§ TEXT SECTION

Halbrook argues here what I argued in my California Open Carry lawsuit, which brings both facial and as applied challenges. Halbrook is like a broken clock; he is momentarily correct twice a day but wrong the rest of the time.
And you are a broken 25 hour clock: never correct.
Stupid Government Tricks, shouldn't you be hanging around public restrooms trolling for pretty little boys?
Salerno is of terribly confusing and easily manipulate application. Why couldn't NY ban carrying guns everywhere and argue that it passes the Salerno test because they can ban carry in some places?
How is that an incorrect application of Salerno?
wvattorney13, you should watch the Baird v. Bonta oral argument in the 9th Circuit Court of Appeals. https://youtu.be/l9iriT-uSOM
Apparently the notion is that in Salerno the law actually had criteria that had to be satisfied, rather than a flat command that everybody gets detained prior to trial. Since (the Court ruled anyway) the law was constitutional in some of its applications, they could judicially rule which of the criteria were constitutionally valid.
But the NY park ban doesn't have criteria beyond "park", so there's no cleavage line the Court can split it at, and it must go as a whole, or not at all.
I don't really think that helps, though, because while a scholar sort of has to analyze what the Court is doing as though it were doing something principled and consistent, Rahimi reveals a Court that's willing to just rationalize upholding gun laws if it likes them.

§ DATA
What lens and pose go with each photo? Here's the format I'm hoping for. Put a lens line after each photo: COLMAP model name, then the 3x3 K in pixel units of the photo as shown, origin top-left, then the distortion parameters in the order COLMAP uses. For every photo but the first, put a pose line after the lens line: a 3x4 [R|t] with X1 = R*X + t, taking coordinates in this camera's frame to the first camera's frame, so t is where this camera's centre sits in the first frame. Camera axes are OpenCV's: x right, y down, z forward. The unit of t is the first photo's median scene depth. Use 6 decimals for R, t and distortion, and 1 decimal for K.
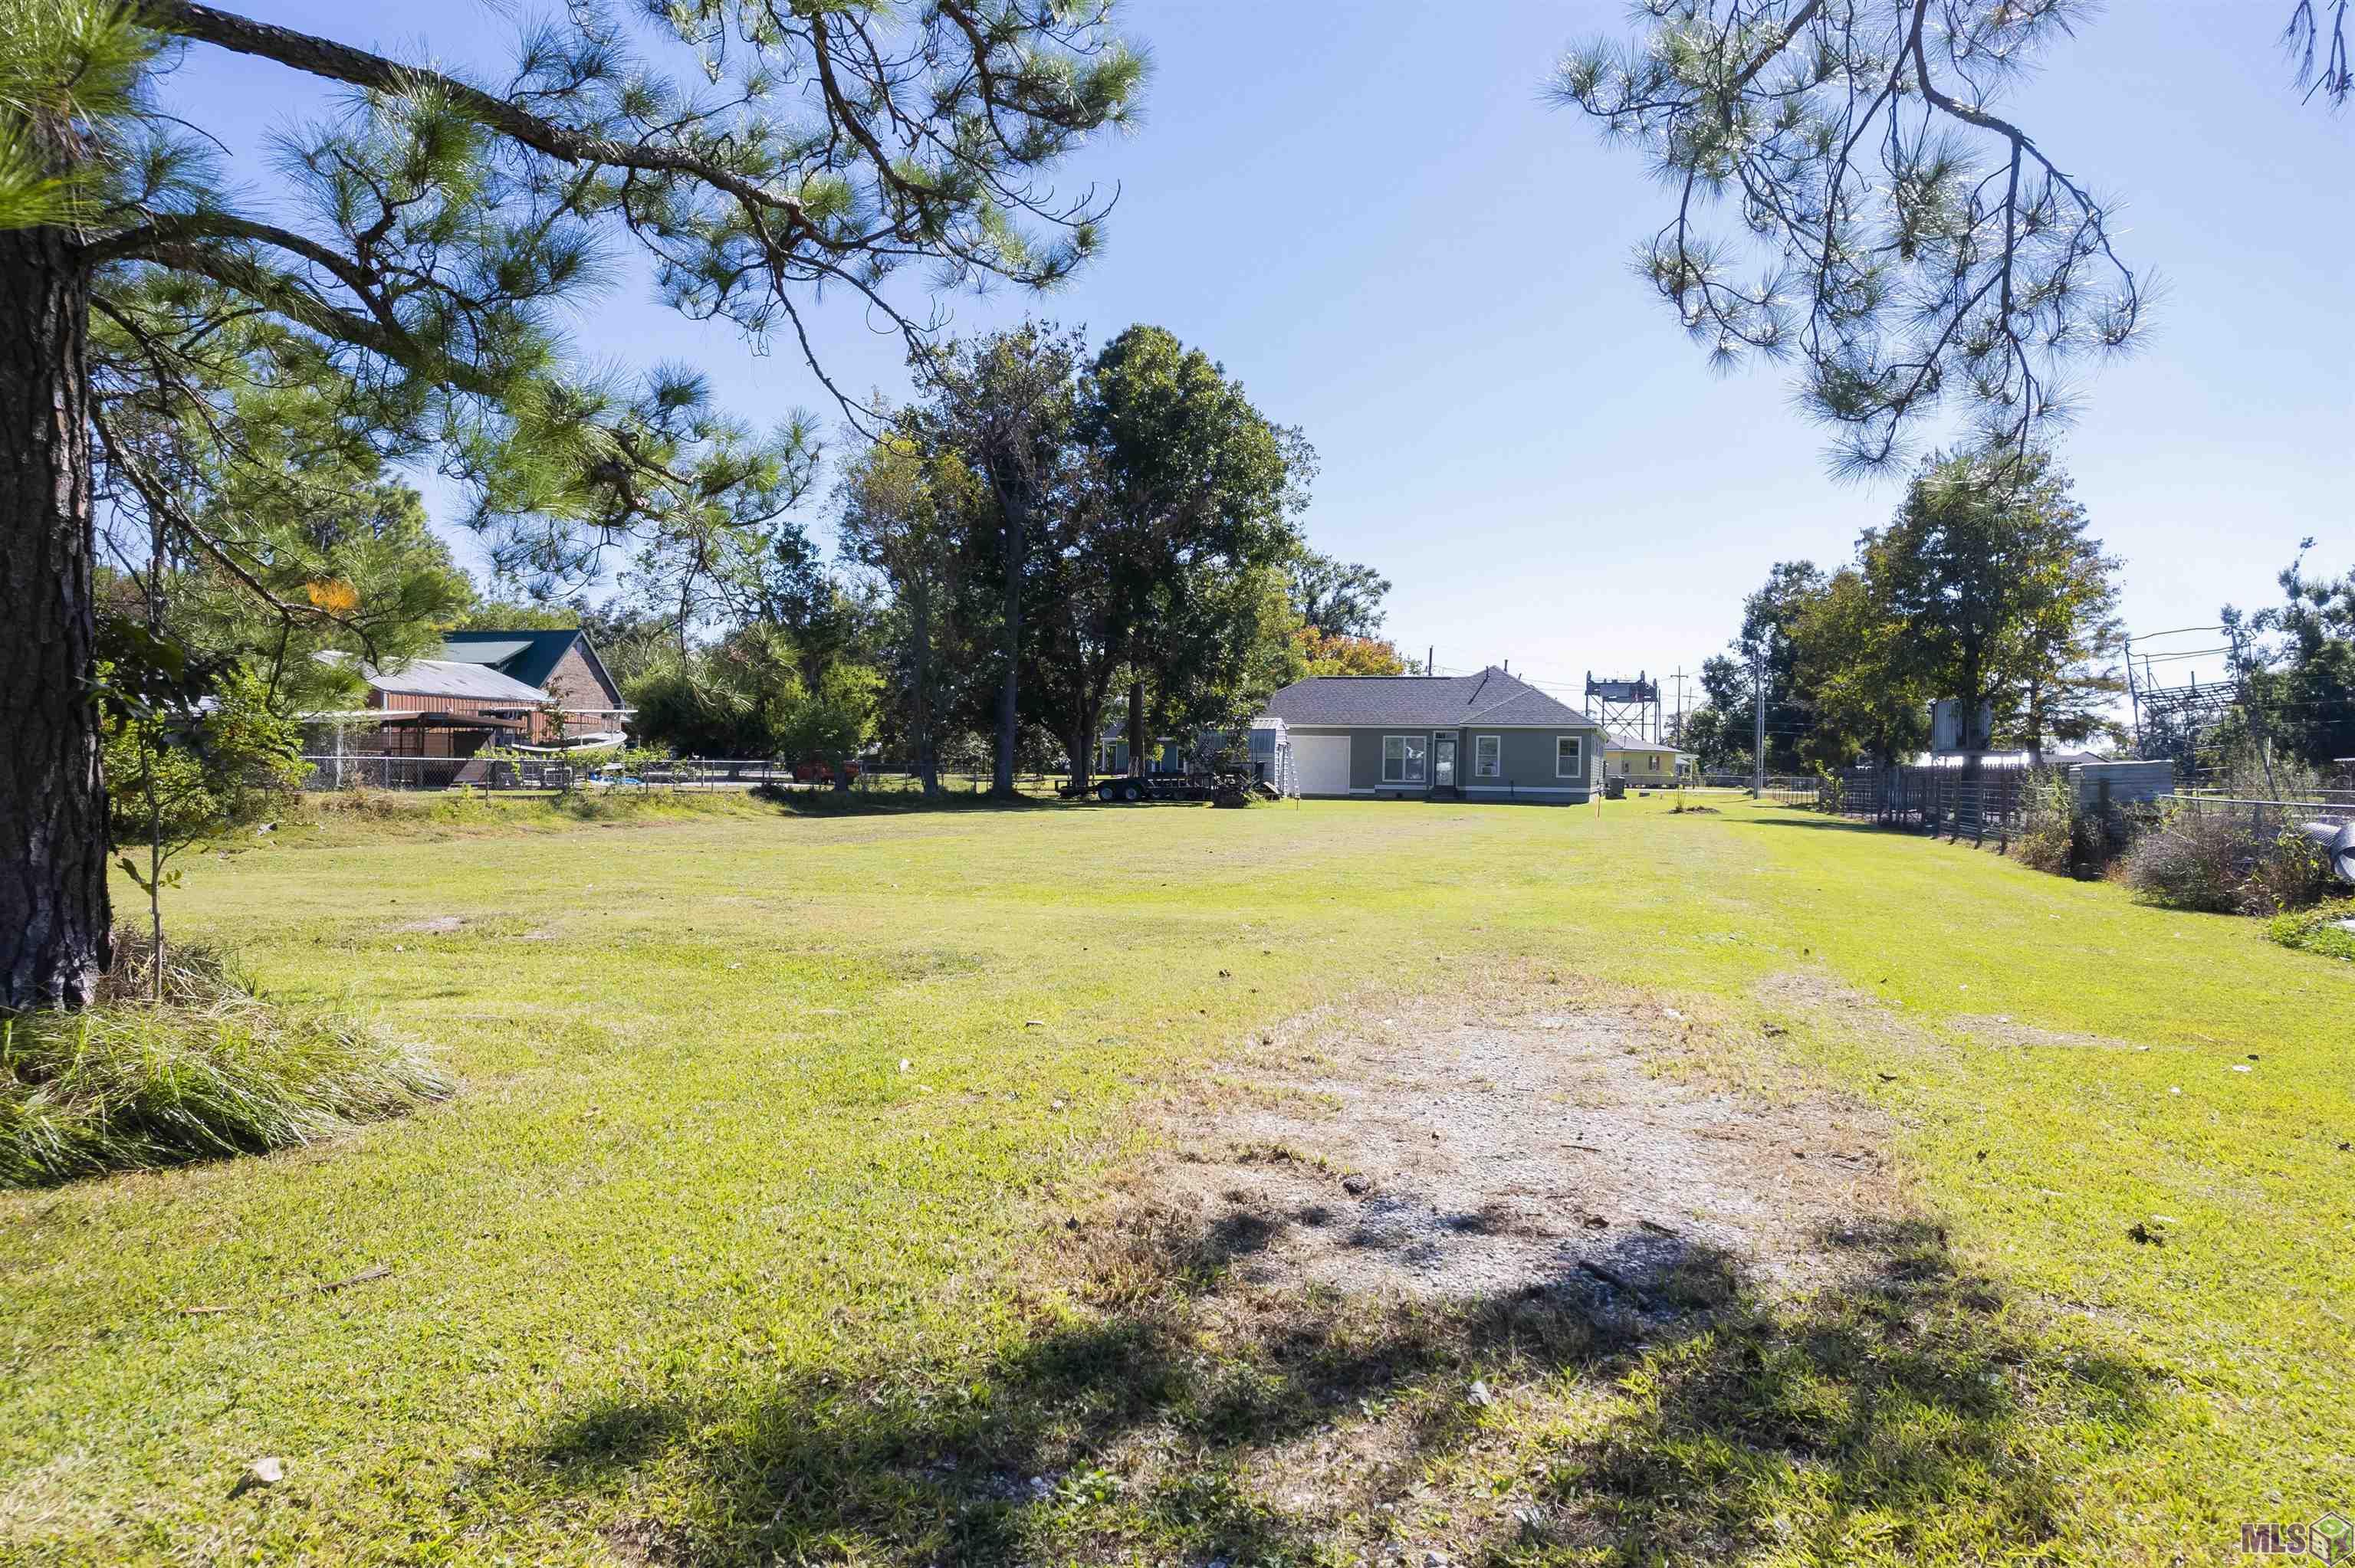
lens RADIAL K [[1530.3, 0, 1178.7], [0, 1530.3, 785.9], [0, 0, 1]] dist [-0.037345, 0.015013]
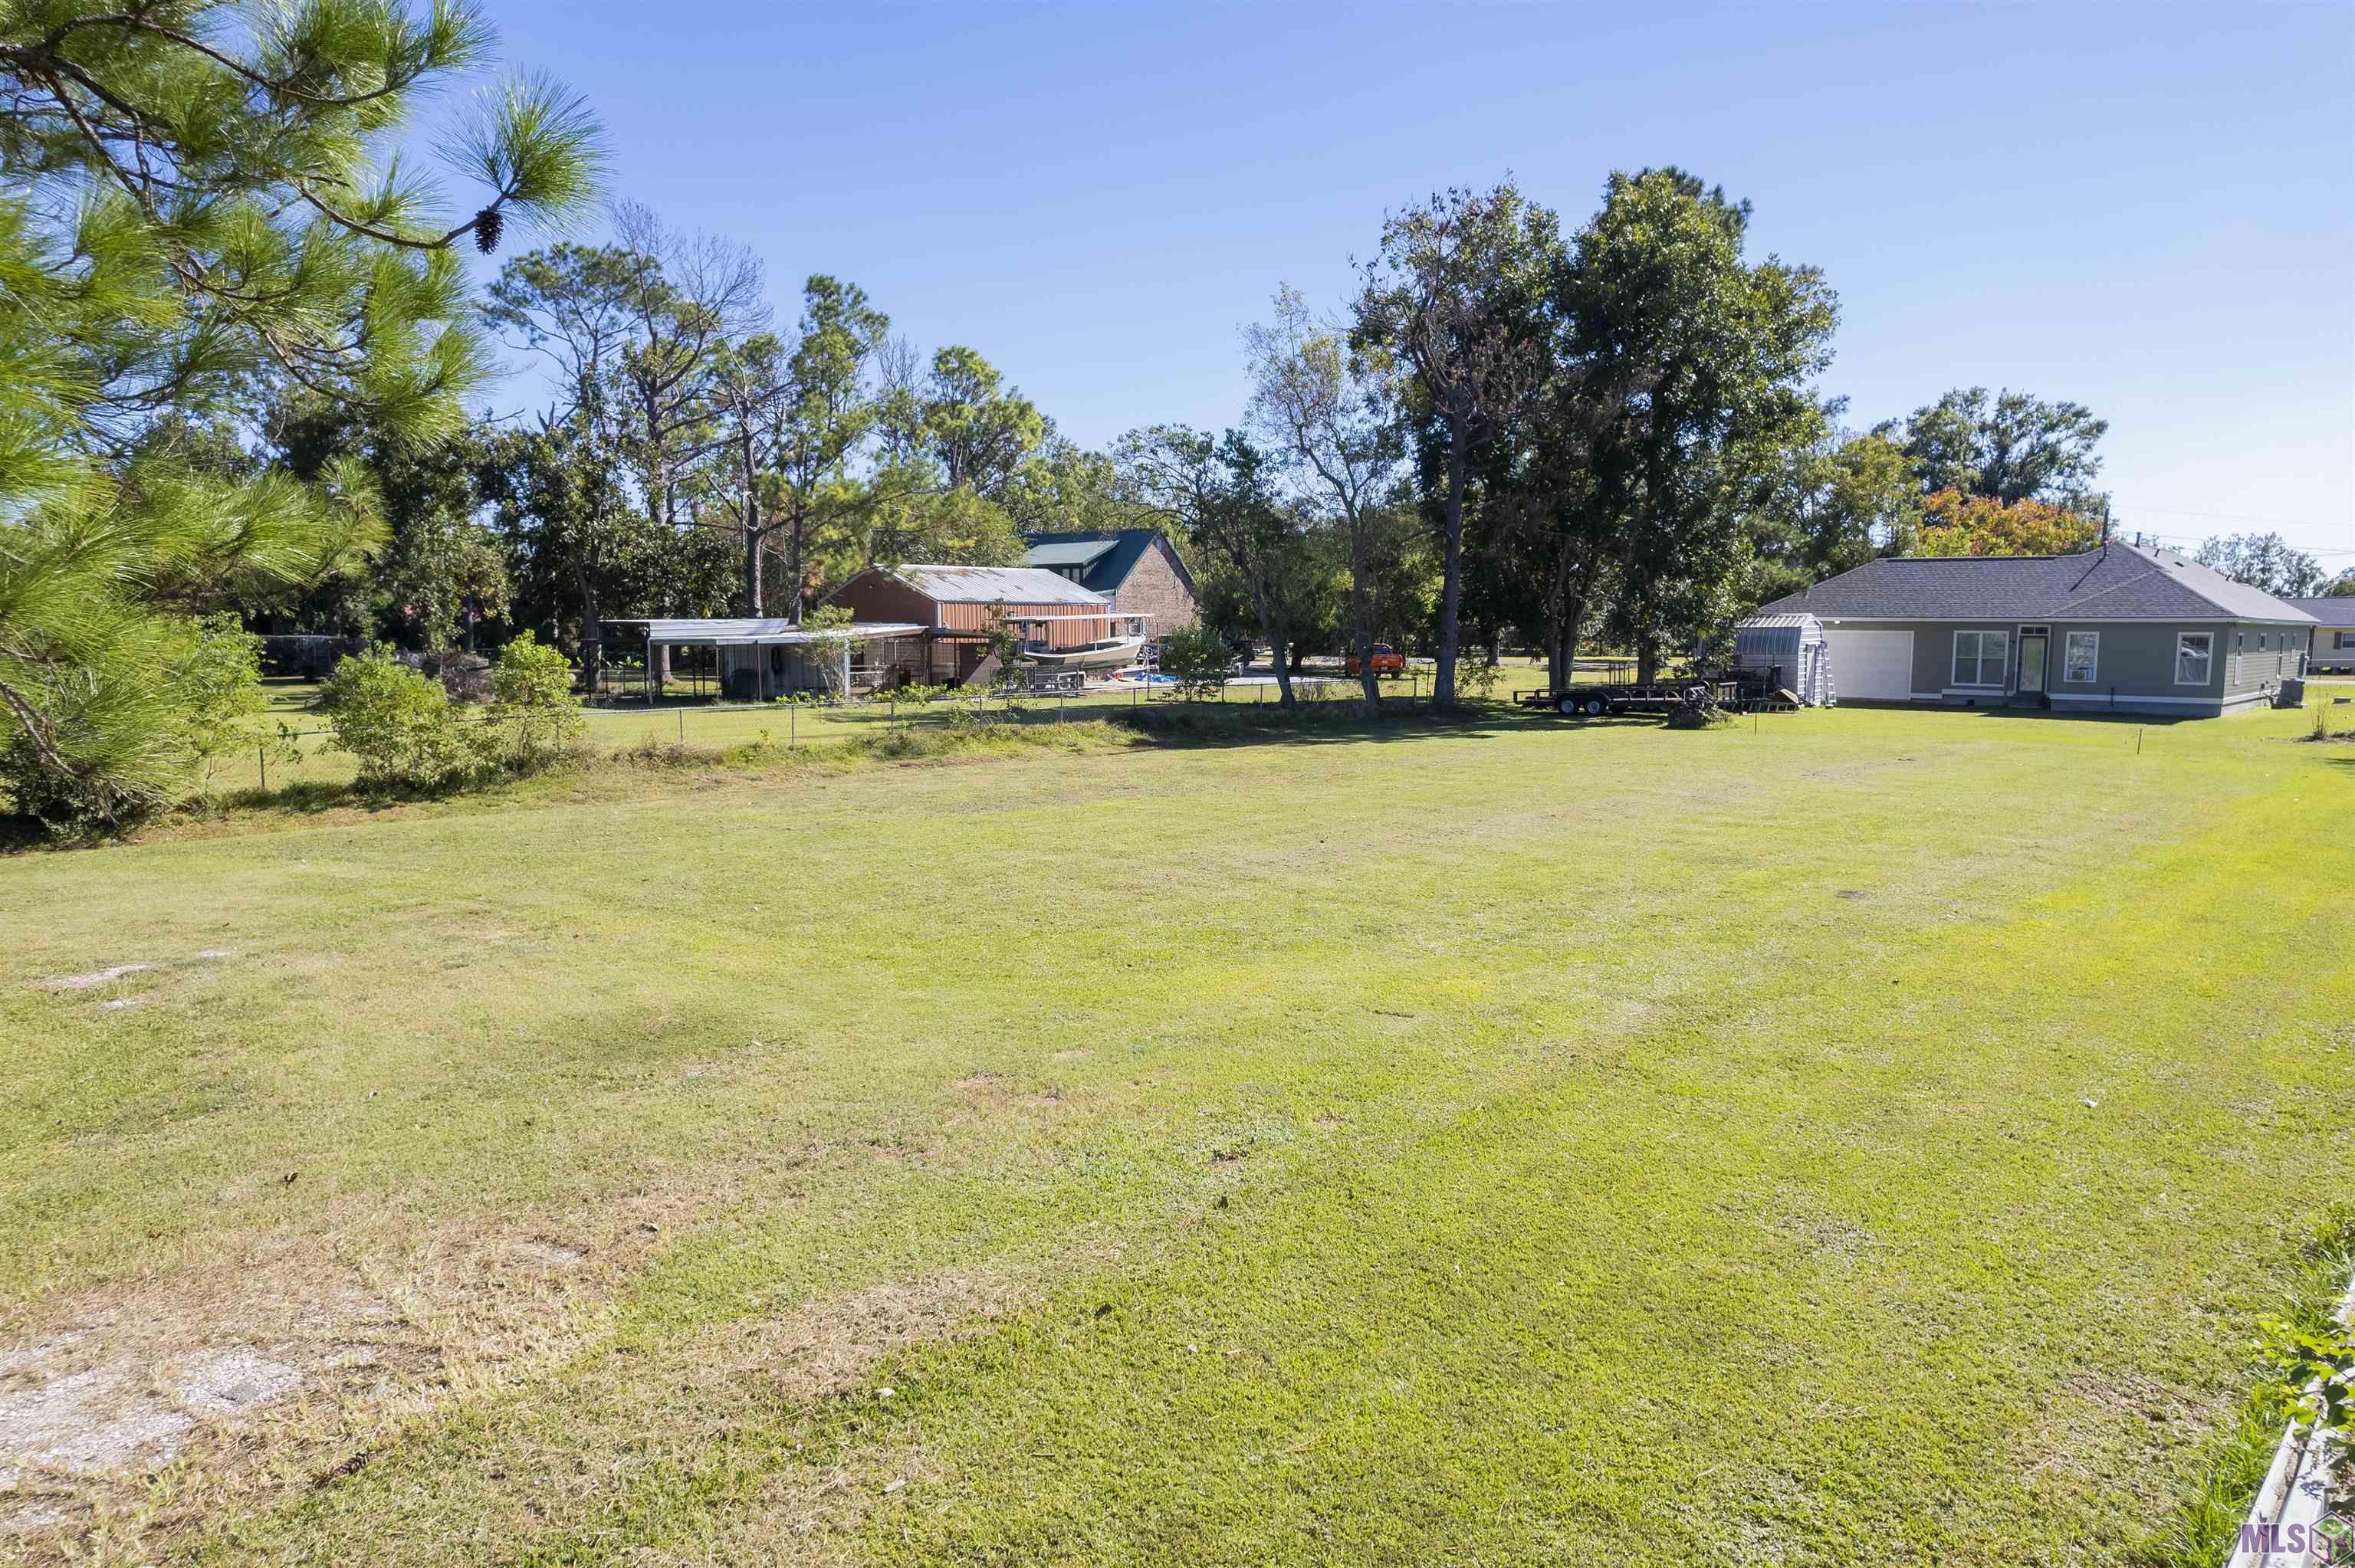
lens RADIAL K [[1530.3, 0, 1160.6], [0, 1530.3, 799.4], [0, 0, 1]] dist [-0.037345, 0.015013]
pose [[0.908708, 0.031701, -0.416226, 0.088761], [0.006151, 0.995987, 0.089288, -0.017868], [0.417386, -0.083697, 0.904867, 0.056615]]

§ PROMPT A
Answer these questions from the discussion of Salerno and gun laws:
(i) What does the first commenter compare Halbrook to?
(ii) In which court was the Baird v. Bonta oral argument held?
(iii) According to the commenter explaining Salerno, the NY park ban has no criteria beyond what?
§ PROMPT B
Pick up the discussion of Salerno and gun laws after its last comment, adding text in the same style.
The data has no connection to the discussion of Salerno and gun laws.

§ RESPONSE A
(i) A broken clock, momentarily correct twice a day but wrong the rest of the time.
(ii) The 9th Circuit Court of Appeals.
(iii) "Park."

§ RESPONSE B
I don’t know enough about the case or the issue to intelligently comment. But as a general matter, I found this article very helpful when thinking through facial versus as applied challenges. https://scholarship.law.georgetown.edu/facpub/365/
"The Constitution prohibits not objects but actions."
Not really true, as an unqualified rule. The Constitution prohibits both.
The 1st amendment begins with the five most beautiful words in the Constitution: "Congress shall make no law..."; That is, facially, prohibiting 'objects', laws. Sure, the action of making them, but still laws. Entire subject matter are marked out as prohibited areas to legislate upon.
"A facial challenge to a legislative Act is, of course, the most difficult challenge to mount successfully, since the challenger must establish that no set of circumstances exists under which the Act would be valid."
There is no set of circumstances where a ban on carrying (bearing) arms in not an "infringement".